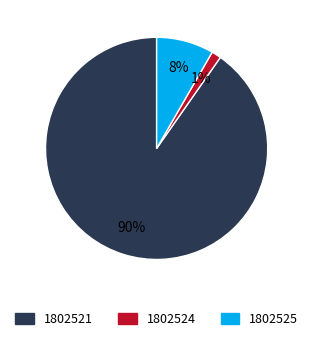

Which slice is the largest?

1802521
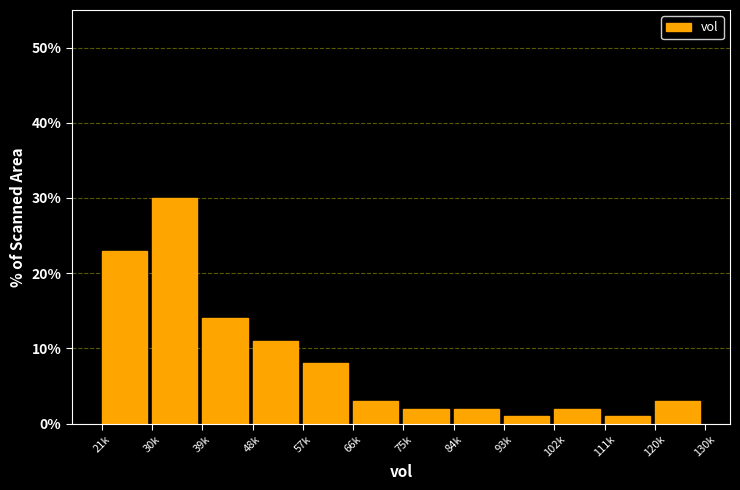

Reading right to left, list all the values displayed in this chart.

120k=3.0	111k=1.0	102k=2.0	93k=1.0	84k=2.0	75k=2.0	66k=3.0	57k=8.0	48k=11.0	39k=14.0	30k=30.0	21k=23.0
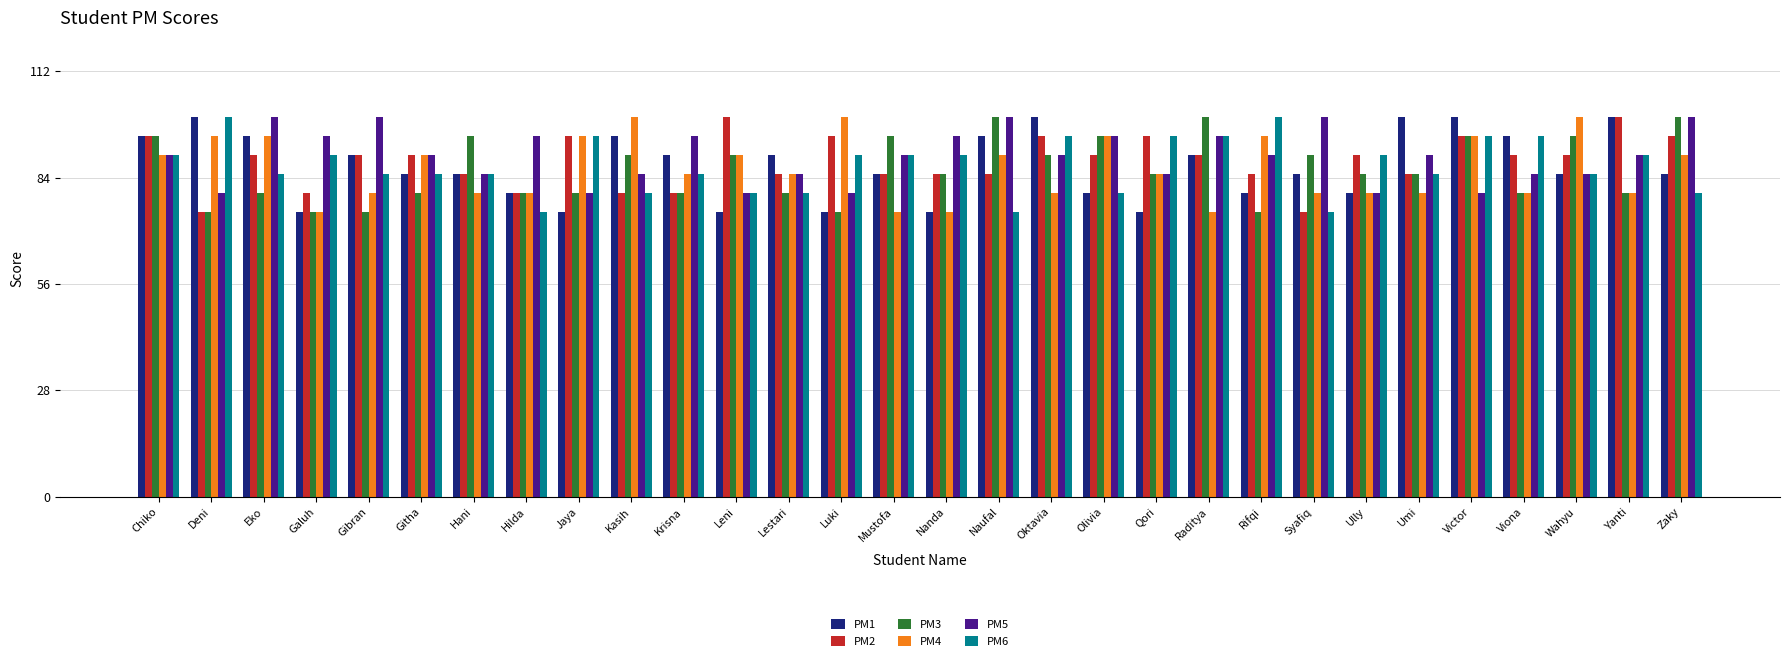

What position from the left is Kasih?

10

==============================

What is required
Report each line of the items above that contains the word "left". Treat uppercase and lowercase letters as distinct.

Reply
Reading right to left, list all the values displayed in this chart.
What position from the left is Kasih?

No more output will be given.